WHAT TO PRODUCE:
Every line in the records below between the one holding "Dauer der Speicherung" and the one holding "Namen, Golfballwascher mit", inclusive, is to be set down exactly; all other lines are to be left out.

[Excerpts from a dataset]
>>>>

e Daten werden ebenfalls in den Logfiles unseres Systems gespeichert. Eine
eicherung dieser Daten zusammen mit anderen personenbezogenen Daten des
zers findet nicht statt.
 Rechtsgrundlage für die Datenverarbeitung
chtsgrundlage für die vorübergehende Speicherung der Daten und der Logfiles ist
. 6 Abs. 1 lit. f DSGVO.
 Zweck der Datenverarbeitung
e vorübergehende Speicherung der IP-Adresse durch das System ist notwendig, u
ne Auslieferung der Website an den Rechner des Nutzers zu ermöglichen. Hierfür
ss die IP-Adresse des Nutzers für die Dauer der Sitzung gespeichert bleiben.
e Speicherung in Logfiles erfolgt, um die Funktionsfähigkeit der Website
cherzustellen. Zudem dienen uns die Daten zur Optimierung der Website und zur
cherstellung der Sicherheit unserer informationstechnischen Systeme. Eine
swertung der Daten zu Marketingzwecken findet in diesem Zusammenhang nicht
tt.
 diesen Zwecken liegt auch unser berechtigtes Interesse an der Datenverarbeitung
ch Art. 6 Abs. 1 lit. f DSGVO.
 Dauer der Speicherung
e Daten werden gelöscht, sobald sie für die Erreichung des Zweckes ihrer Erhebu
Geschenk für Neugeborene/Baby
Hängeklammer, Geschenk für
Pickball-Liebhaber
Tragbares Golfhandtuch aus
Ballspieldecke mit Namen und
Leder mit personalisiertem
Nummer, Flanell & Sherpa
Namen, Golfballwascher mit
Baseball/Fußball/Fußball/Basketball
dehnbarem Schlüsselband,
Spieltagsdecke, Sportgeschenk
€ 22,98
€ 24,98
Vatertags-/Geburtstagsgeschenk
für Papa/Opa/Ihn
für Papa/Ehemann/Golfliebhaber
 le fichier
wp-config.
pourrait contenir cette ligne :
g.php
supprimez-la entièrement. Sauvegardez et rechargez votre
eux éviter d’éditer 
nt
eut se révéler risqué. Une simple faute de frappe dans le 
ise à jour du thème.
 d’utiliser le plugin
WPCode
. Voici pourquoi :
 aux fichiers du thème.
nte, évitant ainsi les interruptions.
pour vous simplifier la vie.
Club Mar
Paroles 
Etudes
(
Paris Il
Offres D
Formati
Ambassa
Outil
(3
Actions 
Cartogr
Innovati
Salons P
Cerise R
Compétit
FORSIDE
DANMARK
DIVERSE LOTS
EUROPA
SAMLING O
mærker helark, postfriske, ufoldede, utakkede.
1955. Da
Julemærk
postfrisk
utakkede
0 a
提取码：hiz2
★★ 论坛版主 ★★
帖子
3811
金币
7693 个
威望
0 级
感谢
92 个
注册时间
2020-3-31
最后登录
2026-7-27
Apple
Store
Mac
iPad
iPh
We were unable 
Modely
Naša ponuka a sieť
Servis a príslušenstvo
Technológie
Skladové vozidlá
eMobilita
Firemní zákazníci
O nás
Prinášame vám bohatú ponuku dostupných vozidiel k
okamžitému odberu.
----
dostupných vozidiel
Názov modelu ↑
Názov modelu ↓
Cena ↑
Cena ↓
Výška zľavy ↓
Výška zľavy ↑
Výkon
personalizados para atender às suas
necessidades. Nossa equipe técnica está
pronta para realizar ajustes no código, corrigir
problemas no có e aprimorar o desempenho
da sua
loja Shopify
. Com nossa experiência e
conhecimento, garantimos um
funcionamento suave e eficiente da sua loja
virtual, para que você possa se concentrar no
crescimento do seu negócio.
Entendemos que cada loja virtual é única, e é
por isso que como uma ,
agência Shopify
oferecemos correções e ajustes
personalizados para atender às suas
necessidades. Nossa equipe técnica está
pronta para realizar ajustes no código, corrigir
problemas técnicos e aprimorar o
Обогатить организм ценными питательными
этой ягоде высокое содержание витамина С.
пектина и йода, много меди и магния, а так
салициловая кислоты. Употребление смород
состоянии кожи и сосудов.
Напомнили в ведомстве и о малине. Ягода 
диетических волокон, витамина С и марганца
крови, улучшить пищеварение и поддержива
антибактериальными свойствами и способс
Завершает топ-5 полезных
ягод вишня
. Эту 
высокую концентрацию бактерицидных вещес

<<<<

TASK RESULT:
 Dauer der Speicherung
e Daten werden gelöscht, sobald sie für die Erreichung des Zweckes ihrer Erhebu
Geschenk für Neugeborene/Baby
Hängeklammer, Geschenk für
Pickball-Liebhaber
Tragbares Golfhandtuch aus
Ballspieldecke mit Namen und
Leder mit personalisiertem
Nummer, Flanell & Sherpa
Namen, Golfballwascher mit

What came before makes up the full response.